Description of the task -
Repeat the data from the line holding "们将于东京校区学习日本料理的调理技术及基本的日本" through the line holding "MANUEL THEORIQUE ET PRATIQUE DU S", inclusive, with the pictures left out.

Given records -

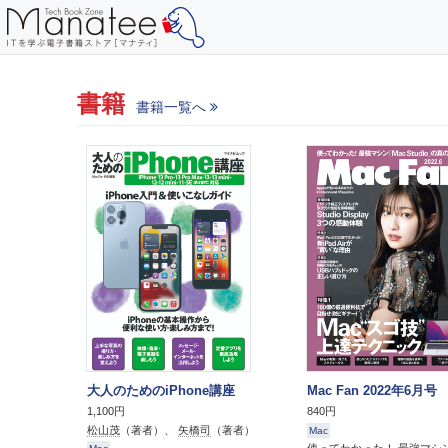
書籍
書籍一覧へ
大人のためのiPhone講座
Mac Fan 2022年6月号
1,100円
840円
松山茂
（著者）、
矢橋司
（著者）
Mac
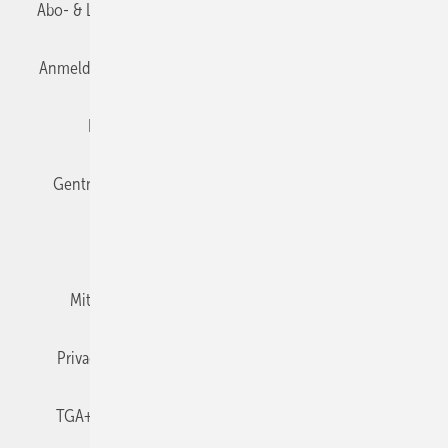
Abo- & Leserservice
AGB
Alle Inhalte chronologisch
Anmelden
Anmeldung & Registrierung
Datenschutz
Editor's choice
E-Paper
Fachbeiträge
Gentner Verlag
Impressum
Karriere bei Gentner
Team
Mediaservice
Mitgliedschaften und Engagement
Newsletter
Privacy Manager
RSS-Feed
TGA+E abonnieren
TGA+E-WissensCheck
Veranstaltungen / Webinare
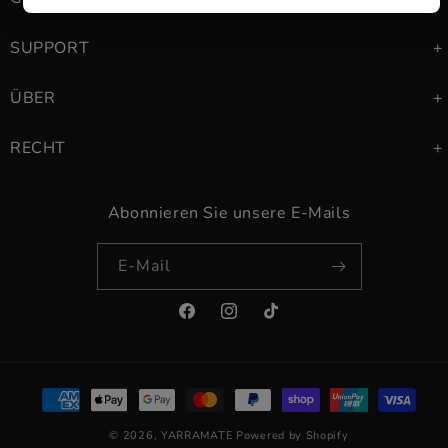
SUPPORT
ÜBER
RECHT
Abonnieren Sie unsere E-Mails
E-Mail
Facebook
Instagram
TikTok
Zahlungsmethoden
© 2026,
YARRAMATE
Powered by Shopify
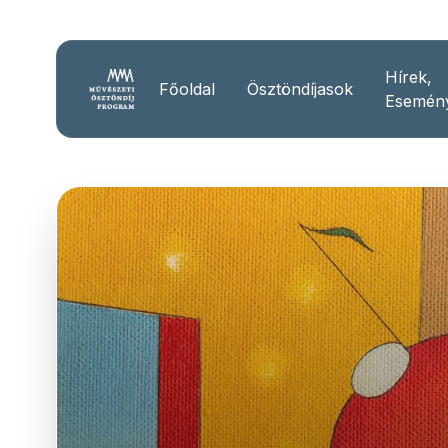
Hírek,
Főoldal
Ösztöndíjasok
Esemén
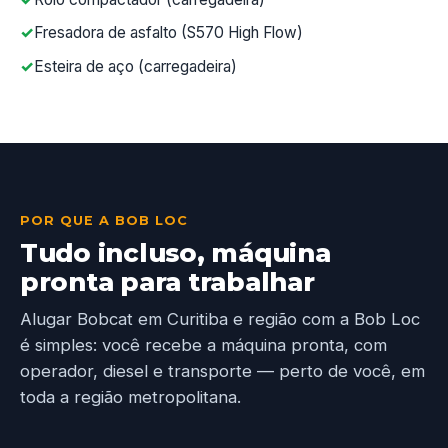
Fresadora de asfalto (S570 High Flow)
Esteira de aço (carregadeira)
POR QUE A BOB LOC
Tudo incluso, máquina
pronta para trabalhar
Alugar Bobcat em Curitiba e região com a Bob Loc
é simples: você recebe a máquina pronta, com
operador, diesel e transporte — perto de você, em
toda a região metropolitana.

...

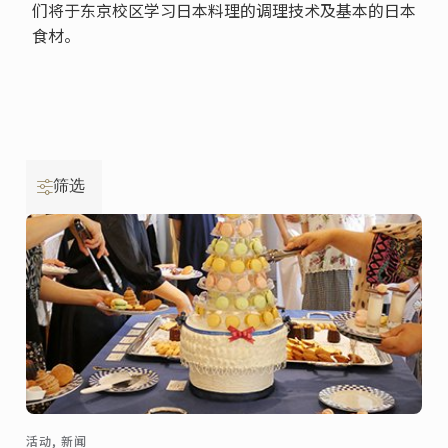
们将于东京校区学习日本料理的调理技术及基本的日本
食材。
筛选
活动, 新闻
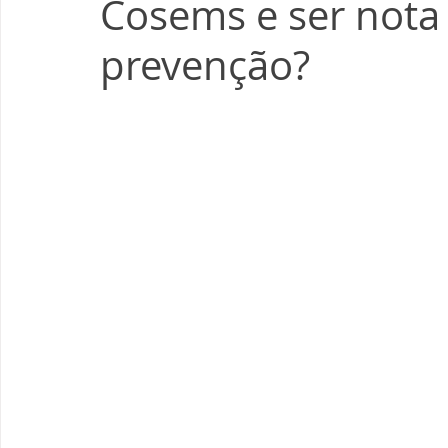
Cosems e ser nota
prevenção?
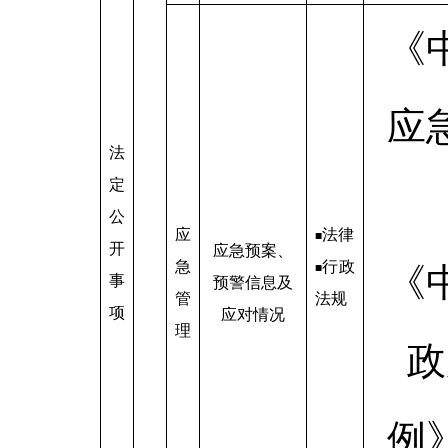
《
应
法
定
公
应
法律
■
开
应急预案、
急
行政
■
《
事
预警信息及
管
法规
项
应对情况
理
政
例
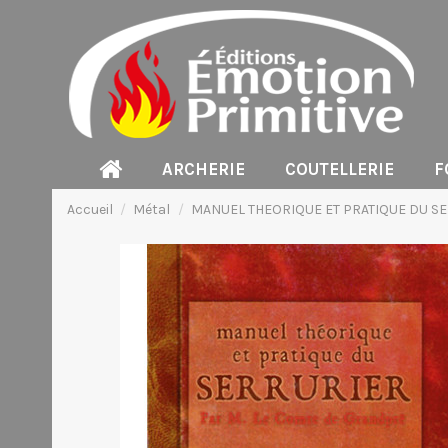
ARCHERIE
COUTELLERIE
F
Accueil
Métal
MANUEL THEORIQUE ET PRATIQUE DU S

Your solution -
们将于东京校区学习日本料理的调理技术及基本的日本
食材。
筛选
活动, 新闻
Cosems e ser nota
prevenção?
《
应
法
定
公
应
法律
■
开
应急预案、
急
行政
■
《
事
预警信息及
管
法规
项
应对情况
理
政
例
ARCHERIE
COUTELLERIE
F
Accueil
Métal
MANUEL THEORIQUE ET PRATIQUE DU S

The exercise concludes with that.